Sift together the flour, baking powder, cardamom, and salt. Add to the creamed butter alternately with the half-and-half and mix until smooth.
Add the vanilla extract and the eggs one by one. Continue mixing just until the batter is combined.
Pour the batter on top of the cherries. Place the cake in the center of the oven and bake for 45 minutes, until a toothpick inserted in the middle comes out clean.
Remove the cake from the oven. Allow to cool for 5 minutes. Run a knife along the edge of the cake pan before inverting the cake onto a platter. Don’t worry if the fruit doesn’t fall over the cake; it’s happened to me a million times. Simply scoop the cherries and spread evenly over the cake. Serve warm with pistachio ice cream.

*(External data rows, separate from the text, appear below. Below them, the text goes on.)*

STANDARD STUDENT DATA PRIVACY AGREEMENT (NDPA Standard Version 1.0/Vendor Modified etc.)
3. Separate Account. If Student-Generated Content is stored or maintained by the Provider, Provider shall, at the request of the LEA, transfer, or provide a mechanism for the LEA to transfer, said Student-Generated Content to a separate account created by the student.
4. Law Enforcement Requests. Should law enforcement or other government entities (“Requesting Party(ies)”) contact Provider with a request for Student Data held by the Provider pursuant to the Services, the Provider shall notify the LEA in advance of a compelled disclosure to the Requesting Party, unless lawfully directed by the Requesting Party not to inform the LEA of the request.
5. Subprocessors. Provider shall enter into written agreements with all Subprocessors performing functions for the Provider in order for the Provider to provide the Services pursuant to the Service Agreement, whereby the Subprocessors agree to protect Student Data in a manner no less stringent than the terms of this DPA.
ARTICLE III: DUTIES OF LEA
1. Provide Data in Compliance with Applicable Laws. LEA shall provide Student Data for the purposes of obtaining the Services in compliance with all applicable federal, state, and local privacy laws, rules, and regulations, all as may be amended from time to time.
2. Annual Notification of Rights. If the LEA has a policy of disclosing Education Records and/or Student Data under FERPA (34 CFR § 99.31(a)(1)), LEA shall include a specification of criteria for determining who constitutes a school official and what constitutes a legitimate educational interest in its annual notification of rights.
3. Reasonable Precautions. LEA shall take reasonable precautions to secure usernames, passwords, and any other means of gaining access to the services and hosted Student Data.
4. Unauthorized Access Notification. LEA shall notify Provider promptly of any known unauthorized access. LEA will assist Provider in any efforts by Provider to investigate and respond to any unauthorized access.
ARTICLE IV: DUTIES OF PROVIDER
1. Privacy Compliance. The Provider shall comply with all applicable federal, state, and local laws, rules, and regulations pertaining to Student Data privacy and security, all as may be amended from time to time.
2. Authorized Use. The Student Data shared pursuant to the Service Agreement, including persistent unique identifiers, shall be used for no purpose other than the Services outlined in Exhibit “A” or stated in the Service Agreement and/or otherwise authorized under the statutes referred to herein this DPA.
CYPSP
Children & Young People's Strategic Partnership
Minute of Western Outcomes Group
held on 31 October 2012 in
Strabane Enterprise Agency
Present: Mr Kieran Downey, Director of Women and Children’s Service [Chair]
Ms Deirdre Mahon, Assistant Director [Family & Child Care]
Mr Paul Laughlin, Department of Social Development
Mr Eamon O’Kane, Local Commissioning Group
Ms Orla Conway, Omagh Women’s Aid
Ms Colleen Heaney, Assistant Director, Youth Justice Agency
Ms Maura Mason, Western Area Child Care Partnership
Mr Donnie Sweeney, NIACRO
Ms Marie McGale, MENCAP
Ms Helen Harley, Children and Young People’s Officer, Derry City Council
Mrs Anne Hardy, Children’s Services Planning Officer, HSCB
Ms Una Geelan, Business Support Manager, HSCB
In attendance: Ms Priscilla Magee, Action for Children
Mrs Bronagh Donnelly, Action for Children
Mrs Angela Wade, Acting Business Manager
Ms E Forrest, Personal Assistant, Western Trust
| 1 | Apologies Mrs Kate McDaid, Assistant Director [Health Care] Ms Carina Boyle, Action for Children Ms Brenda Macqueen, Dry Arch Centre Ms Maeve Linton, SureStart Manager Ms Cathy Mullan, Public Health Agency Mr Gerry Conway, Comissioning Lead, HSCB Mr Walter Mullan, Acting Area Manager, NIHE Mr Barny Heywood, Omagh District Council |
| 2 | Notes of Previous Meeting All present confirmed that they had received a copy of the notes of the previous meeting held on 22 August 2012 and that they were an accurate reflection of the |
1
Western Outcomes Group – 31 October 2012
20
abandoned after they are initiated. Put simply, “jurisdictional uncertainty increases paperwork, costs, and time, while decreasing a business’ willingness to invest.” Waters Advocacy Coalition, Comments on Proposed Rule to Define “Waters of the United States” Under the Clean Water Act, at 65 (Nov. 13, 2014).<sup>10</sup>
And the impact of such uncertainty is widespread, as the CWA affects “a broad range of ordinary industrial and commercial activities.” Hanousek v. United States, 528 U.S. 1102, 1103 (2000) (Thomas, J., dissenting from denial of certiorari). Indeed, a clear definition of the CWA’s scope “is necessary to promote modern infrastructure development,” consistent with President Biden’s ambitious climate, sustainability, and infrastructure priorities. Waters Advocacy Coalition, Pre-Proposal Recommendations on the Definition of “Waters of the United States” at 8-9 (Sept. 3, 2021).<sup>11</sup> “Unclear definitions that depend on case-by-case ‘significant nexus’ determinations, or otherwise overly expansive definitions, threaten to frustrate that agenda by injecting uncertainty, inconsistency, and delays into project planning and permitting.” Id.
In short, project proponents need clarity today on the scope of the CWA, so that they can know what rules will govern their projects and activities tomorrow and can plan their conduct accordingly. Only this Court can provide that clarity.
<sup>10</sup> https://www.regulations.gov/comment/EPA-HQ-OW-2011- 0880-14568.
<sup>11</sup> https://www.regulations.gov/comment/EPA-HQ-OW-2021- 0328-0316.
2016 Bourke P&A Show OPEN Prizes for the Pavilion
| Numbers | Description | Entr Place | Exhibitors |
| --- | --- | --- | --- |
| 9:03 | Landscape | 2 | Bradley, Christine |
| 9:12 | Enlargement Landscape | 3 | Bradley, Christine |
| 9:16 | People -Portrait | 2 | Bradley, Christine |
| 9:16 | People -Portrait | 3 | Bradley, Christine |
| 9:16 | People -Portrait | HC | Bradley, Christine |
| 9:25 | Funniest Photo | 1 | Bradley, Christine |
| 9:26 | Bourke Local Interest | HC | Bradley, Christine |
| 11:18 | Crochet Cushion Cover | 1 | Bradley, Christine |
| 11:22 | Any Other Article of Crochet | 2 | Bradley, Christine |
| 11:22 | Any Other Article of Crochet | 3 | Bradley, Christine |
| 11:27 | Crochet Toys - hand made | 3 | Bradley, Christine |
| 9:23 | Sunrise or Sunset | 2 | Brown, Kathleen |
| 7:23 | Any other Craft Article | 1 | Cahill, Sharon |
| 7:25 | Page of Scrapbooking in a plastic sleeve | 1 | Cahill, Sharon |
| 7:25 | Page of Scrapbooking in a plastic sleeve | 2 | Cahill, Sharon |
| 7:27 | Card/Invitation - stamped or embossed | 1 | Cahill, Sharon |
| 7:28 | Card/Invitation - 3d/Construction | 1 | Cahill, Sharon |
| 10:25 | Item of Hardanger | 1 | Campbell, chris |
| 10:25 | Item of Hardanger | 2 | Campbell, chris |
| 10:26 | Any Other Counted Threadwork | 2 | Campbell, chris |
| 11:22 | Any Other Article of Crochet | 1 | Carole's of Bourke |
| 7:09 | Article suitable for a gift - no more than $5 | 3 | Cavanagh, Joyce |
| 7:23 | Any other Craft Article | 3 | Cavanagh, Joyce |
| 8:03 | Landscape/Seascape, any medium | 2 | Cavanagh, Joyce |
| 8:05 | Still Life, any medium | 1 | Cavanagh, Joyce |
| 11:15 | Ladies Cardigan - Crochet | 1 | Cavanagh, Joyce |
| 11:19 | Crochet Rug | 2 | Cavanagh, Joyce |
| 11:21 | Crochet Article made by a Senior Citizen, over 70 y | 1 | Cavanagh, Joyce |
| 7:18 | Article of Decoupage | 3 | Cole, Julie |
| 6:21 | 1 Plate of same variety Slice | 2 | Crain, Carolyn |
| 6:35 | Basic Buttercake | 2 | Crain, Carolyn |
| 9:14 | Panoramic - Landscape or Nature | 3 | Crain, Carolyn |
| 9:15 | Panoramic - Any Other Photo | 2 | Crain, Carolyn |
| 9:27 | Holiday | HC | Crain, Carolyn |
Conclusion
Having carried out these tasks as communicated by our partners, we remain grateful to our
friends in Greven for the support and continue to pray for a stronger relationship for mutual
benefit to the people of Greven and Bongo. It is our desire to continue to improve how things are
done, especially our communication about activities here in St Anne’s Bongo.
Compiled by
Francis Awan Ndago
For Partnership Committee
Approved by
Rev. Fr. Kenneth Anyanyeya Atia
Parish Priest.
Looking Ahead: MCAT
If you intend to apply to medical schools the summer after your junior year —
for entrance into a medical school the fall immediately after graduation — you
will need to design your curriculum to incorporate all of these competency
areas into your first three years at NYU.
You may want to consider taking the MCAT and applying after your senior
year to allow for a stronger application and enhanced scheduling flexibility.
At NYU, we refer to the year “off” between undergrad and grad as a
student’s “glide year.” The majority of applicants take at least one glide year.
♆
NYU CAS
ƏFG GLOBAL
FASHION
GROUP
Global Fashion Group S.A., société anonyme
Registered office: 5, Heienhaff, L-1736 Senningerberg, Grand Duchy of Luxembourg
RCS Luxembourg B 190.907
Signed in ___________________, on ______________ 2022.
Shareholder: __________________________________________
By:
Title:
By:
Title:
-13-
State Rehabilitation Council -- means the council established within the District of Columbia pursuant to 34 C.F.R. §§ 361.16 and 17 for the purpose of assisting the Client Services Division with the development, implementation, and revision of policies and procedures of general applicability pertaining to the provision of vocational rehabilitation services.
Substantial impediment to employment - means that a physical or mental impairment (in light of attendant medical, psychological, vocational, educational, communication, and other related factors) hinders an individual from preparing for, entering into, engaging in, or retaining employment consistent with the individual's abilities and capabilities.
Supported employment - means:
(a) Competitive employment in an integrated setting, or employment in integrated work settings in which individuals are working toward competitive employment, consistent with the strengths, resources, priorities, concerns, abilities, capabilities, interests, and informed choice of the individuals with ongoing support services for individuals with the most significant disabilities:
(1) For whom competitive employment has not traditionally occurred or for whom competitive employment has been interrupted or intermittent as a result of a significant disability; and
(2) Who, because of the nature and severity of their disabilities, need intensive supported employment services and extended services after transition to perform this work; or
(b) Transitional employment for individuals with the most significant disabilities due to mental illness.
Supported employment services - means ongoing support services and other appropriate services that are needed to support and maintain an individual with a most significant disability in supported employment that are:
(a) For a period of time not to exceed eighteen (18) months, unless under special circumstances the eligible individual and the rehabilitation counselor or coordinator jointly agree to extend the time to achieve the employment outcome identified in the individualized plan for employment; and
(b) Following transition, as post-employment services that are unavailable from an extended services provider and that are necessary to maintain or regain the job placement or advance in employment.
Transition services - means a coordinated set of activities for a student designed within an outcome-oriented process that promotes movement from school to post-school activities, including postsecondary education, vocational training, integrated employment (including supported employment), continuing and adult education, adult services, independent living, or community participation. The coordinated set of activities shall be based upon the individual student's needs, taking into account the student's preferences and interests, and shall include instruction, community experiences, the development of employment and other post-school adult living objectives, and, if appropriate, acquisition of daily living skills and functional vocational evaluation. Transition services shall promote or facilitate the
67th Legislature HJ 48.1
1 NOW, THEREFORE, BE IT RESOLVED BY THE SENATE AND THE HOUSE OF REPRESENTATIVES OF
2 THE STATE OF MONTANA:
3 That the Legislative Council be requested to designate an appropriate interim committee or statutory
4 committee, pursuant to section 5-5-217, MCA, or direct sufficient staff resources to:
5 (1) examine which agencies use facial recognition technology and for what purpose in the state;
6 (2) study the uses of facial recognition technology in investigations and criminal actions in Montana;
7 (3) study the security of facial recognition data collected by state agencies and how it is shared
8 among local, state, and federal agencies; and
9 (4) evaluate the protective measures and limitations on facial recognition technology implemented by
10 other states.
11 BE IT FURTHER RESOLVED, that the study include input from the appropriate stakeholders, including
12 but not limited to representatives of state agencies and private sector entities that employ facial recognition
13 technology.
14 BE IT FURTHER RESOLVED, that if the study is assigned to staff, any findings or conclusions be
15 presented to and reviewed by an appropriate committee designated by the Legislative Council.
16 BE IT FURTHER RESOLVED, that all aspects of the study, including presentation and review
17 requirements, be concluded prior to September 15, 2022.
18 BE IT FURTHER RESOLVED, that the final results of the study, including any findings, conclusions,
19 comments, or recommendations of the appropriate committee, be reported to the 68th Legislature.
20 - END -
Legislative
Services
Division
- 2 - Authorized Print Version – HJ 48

Salmon Gravlax with Meyer Lemon and Tarragon
If you ask me, the best part of living in California is the Meyer lemon—a fragrant, smooth-skinned juice bomb, native to our back¬yards. It’s enough to make you cry when you see coarse, three-dollar lemons in stores elsewhere in the country. When our tree bears fruit, I pack these fragile lemons in Bubble Wrap and send them Priority to relatives on the East Coast. I’m counting on our lemonade stands to pay for college someday.
In late June, when wild salmon becomes available, gravlax is a nice alternative to smoked salmon. Curing it with salt and lemon peel lends a succulent flavor that pairs well with the potato waffles.
4 tablespoons kosher salt
2 teaspoons sugar
3 tablespoons fresh tarragon, chopped
3 Meyer lemons, zested
1 side (approximately 2 pounds) wild salmon fillet, skin on
½ cup extra-virgin olive oil
¼ cup Meyer lemon juice with pulp
2 medium shallots, sliced thinly
Two days before serving, toss the salt, sugar, tarragon, and lemon in a bowl. Lay the salmon on a long piece of foil. Rub the salt mixture on both sides of the fillet. Lay another piece of foil on top and neatly seal the edges. Place a weight on the fish, the equivalent of 5 to 6 pounds (6 cans on a tray will do; 2-or 3-pound hand weights work well, too) and refrigerate for 48 hours.
Rinse away the lemon and herb mixture under cold running water. Pat the fish dry with paper towels and lay on a plat¬ter. Brush generously with olive oil and pulpy lemon juice. Sprinkle with shallots. Cover and marinate overnight before serving.
To serve, slice horizontally into paper-thin slices and lay on a chilled plate, with fresh lemons, capers, and crème fraîche.